= Minas of Aksum =

Bishop of Axum in the 6th century

Minas (or Menas) was an early bishop of Aksum, probably in the sixth century. According to traditional Ethiopian historiography, he was the second abun after Frumentius (Salama I) and took the name Salama II. The Ethiopian sources, however, place the episcopate of Frumentius in the reign of King Ezana (c. 320–360) and that of Minas in the reign of Anbasa Wedem, twenty-six kings later, yet before the Arab conquest of Egypt (c. 640). This may indicate a long gap in the episcopal succession. Alternatively, it may indicate "a fresh start of vigorous Christian activities" under Minas. This would also explain why he was considered by later Ethiopians to be a second Salama.

According to the Gadla Afse, Minas was bishop when the Nine Saints came to Ethiopia between the late 4th and 6th centuries. Although there is no information on Minas' origins, modern scholars have been quick to assume he was an Egyptian. This would make him the first Egyptian abun in a continuous line down to the 20th century. His name was common in Egypt.

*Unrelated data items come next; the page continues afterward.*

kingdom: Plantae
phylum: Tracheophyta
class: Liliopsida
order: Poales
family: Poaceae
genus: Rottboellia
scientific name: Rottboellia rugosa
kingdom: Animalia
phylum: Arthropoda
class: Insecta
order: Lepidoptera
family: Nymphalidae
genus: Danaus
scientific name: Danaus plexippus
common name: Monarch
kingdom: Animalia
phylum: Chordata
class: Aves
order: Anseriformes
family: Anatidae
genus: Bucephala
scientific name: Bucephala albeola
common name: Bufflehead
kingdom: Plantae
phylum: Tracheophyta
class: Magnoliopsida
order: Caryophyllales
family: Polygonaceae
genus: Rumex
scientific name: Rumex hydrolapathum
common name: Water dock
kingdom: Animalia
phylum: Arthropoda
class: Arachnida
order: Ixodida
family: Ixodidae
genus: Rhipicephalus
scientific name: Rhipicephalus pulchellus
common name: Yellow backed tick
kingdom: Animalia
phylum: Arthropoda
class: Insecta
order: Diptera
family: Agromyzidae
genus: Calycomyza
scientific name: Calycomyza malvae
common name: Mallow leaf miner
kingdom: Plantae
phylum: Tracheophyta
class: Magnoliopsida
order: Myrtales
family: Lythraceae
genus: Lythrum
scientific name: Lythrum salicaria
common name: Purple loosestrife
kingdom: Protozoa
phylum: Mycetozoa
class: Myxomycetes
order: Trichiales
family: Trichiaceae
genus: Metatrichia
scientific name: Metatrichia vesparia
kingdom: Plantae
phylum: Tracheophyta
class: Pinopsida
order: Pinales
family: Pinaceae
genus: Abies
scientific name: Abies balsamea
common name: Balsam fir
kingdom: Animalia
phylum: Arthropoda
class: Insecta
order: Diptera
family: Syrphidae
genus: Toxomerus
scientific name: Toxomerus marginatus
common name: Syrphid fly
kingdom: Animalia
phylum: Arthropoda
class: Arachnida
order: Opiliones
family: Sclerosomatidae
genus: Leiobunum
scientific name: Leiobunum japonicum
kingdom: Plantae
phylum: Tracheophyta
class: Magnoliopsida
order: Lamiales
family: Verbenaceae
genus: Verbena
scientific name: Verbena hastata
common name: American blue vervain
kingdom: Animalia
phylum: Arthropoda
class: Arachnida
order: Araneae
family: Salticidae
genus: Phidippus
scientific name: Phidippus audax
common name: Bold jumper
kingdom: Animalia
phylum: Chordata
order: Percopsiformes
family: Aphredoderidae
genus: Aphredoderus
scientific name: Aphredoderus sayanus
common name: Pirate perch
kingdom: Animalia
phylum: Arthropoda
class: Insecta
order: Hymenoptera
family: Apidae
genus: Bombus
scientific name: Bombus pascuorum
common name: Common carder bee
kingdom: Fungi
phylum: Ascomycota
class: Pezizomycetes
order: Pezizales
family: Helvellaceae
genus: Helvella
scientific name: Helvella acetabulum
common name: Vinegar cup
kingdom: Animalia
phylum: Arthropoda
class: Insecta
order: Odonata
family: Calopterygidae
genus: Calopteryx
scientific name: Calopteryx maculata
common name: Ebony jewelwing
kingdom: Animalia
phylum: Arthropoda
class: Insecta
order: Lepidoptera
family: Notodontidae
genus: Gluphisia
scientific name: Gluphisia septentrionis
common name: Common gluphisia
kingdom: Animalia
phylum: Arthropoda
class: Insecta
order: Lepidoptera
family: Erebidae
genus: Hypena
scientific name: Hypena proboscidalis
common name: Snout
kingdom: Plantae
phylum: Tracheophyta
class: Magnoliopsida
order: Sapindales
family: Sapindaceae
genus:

Minas is credited with several works of Ethiopian literature. He wrote sermons, six of which are still part of the liturgy of Ethiopian monasteries, read at designated times of the year. These six cover the Apostles, the Seventy Disciples, the Dormition of the Virgin, the Feast of the Cross, the 318 attendees of the First Council of Nicaea and the season of spring. Tradition also ascribes to him the translation of the Book of Revelation into Geʽez. The translation of the Geʽez text The Story of How the Interiors of Ethiopia Came to Christianity, an extract from Tyrannius Rufinus on the mission of Frumentius, may also be the work of Minas.

==Works==
- An English translation of Minas' homily on the cross is found in Getatchew Haile, The Ethiopian Orthodox Church's Tradition on the Holy Cross (Leiden: Brill, 2018), pp. 112–125.